Why there are two recalls, not one

The recall history explains why owners are still filing these complaints after a fix was issued. Hyundai's first action, campaign 24V204000, was filed March 15, 2024, covering certain 2022-2024 Ioniq 5, 2023-2024 Ioniq 6, and related Genesis Electrified models. But that campaign was superseded. Per NHTSA's record, "This recall is replaced by NHTSA recall number 24V-868. Vehicles already repaired under this recall will need to have the new remedy completed." The replacement, campaign 24V868000, was filed November 18, 2024, and its remedy is materially different and more thorough: "Dealers will inspect and replace the ICCU and its fuse, as necessary. In addition, dealers will update the ICCU software."

That distinction — between a software-only first attempt and a hardware-replacement second attempt — is the crux of the consumer-protection story. Several complaints in the file are explicit that the initial remedy did not hold, and the supersession of 24V204000 by 24V868000 is the official acknowledgment that the first approach was insufficient on its own. For an owner, the practical implication is that a vehicle "already repaired under" the earlier recall is not actually remediated; under 24V868000, it "will need to have the new remedy completed," potentially including a physical ICCU and fuse replacement.
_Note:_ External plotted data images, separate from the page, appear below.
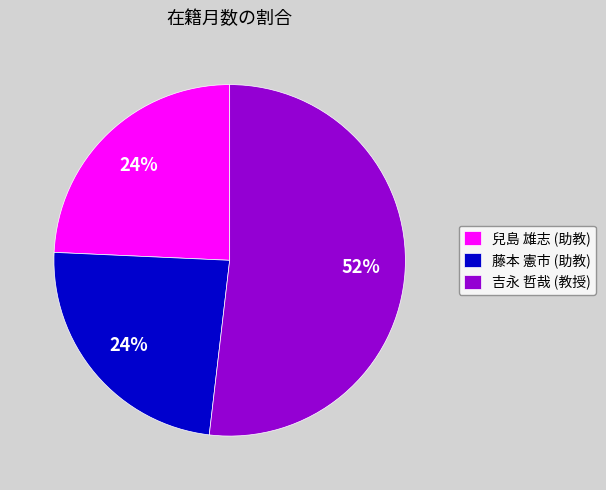

Count the number of slices in the pie.

3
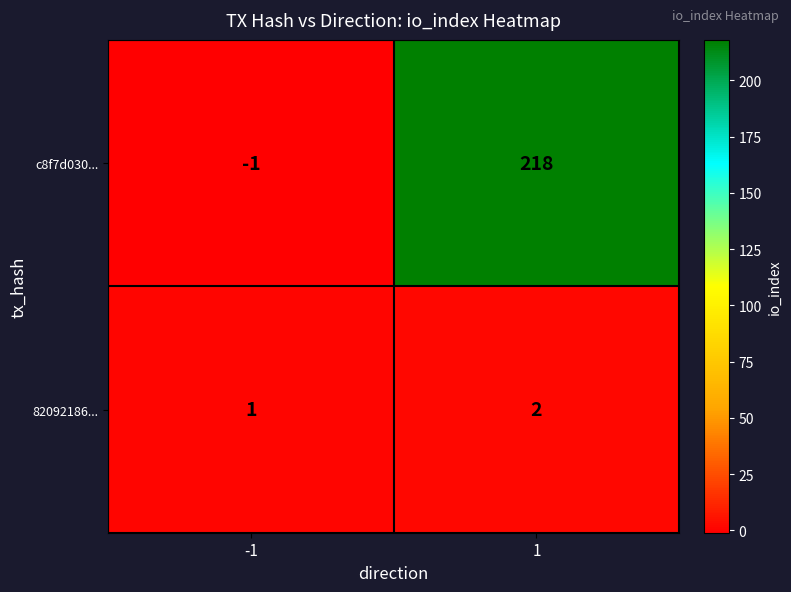

What is the sum of all 82092186... values?

3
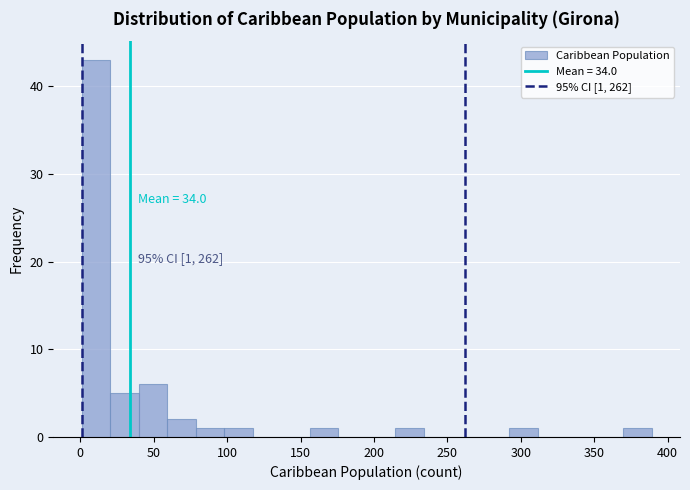

Around what value on the x-axis is the tallest bar? Give the approximate position of its centre, as read against the axis.

10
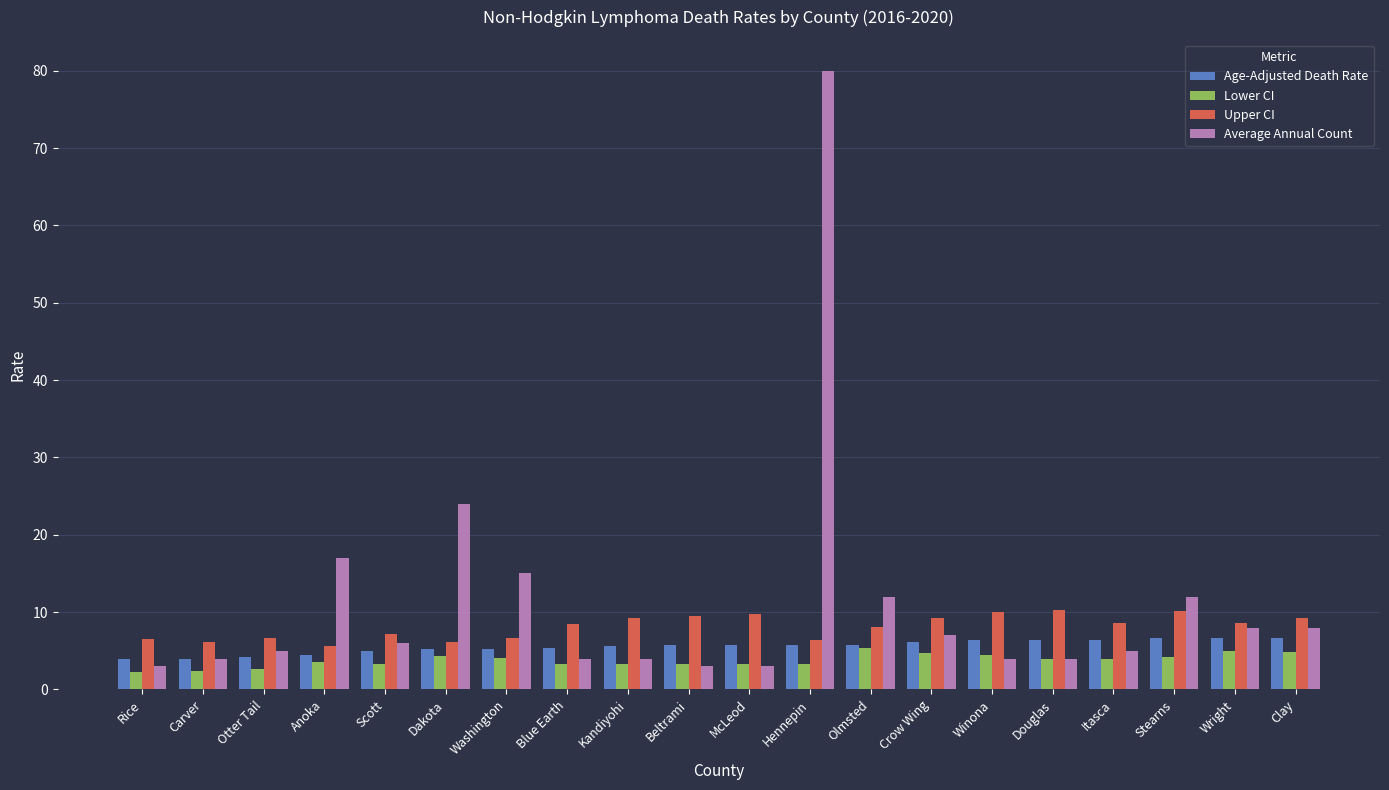

What is the difference between the second highest and minimum values in the Age-Adjusted Death Rate series?

2.7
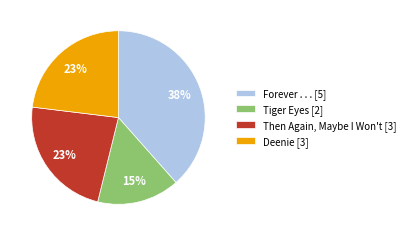

The Deenie slice represents 23% of the pie. True or false?

True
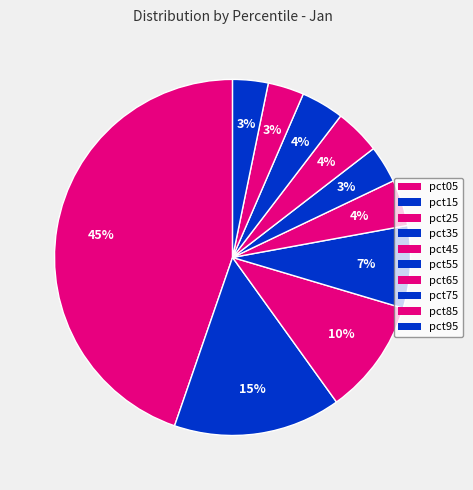

How many slices are in this pie chart?

10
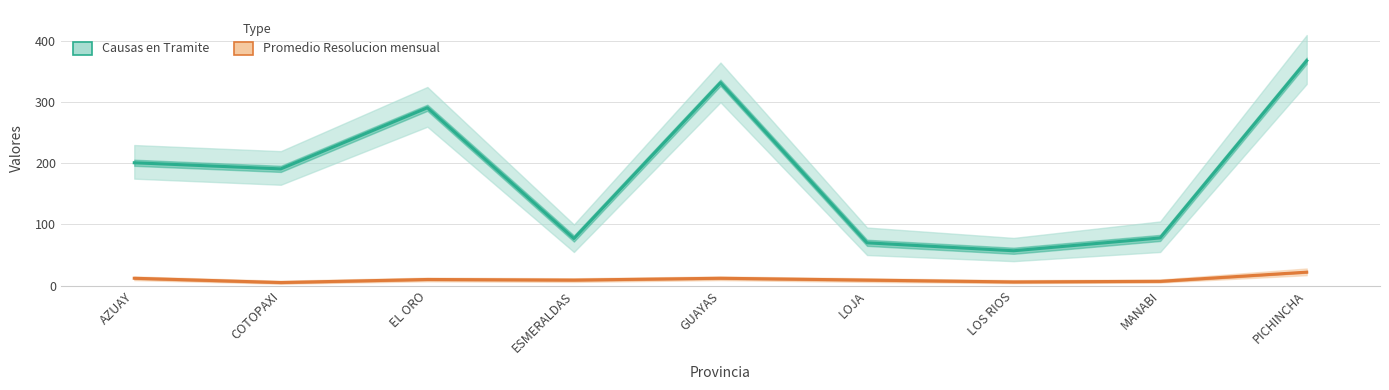

Where is the first local minimum for Promedio Resolucion mensual?

COTOPAXI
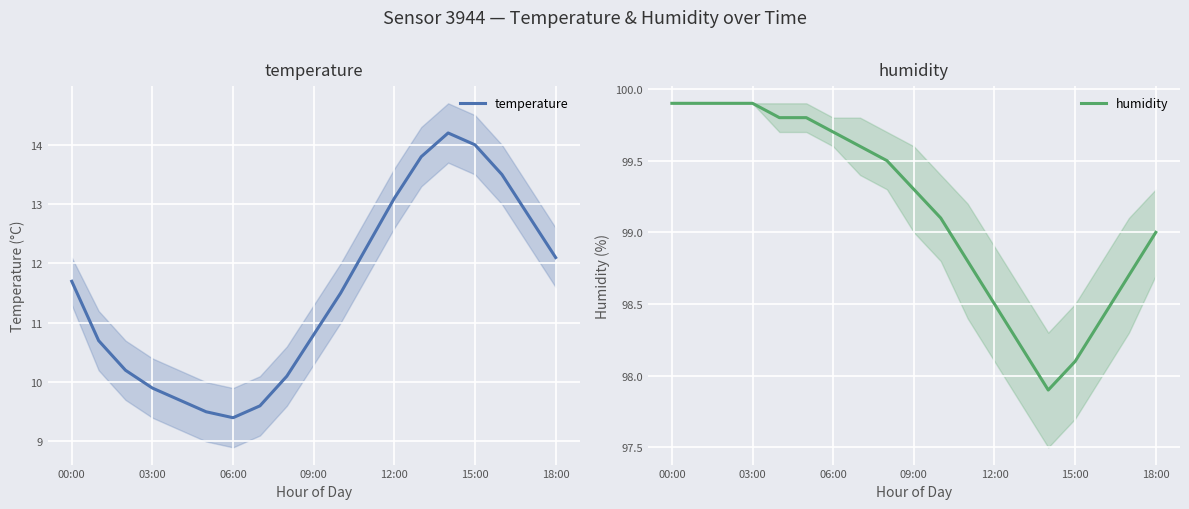

True or false: humidity and temperature intersect in this chart.

False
The 12-volt battery subplot

Layered beneath the ICCU campaigns is a related but distinct grievance that appears repeatedly in the complaint file: premature failure of the 12-volt battery itself. One owner, filing December 27, 2024, reported a "12V battery dead" at just "5 months" of ownership, with a "repeated reoccurring dead battery issue" and a dealership "asking money for replacement." Another wrote that the original-equipment 12-volt battery "fails, resulting in an emergency stop or failure to start," and that owners had resorted to buying a correct replacement battery themselves. Whether these are downstream symptoms of ICCU undercharging or a separate battery-quality issue is exactly the kind of question NHTSA's complaint data is designed to surface for the agency's investigators — and the volume here is substantial enough to warrant that scrutiny.

For the consumer, the action items are unusually clear-cut. First, an Ioniq 5 "already repaired" under the original 24V204000 software remedy is not done — owners should confirm with a dealer whether the superseding 24V868000 remedy, including any necessary ICCU and fuse replacement, has been performed. Second, the failure mode is a driving-power loss, not a no-start nuisance; a pop followed by a power-supply warning is a stop-the-vehicle event, not something to drive through. Third, owners experiencing repeated 12-volt battery deaths should document each occurrence, because the aggregate of those reports is what moves the federal needle.

The broader signal for the EV industry is that the 12-volt architecture — the humble legacy subsystem that every electric car still inherits from a century of internal-combustion design — has become a recurring single point of failure. The Ioniq 5's complaint file is the clearest public dataset showing how a single charging-control component, when it fails, can take an otherwise modern electric vehicle off the road in seconds. Two recalls deep, the reports are still coming in.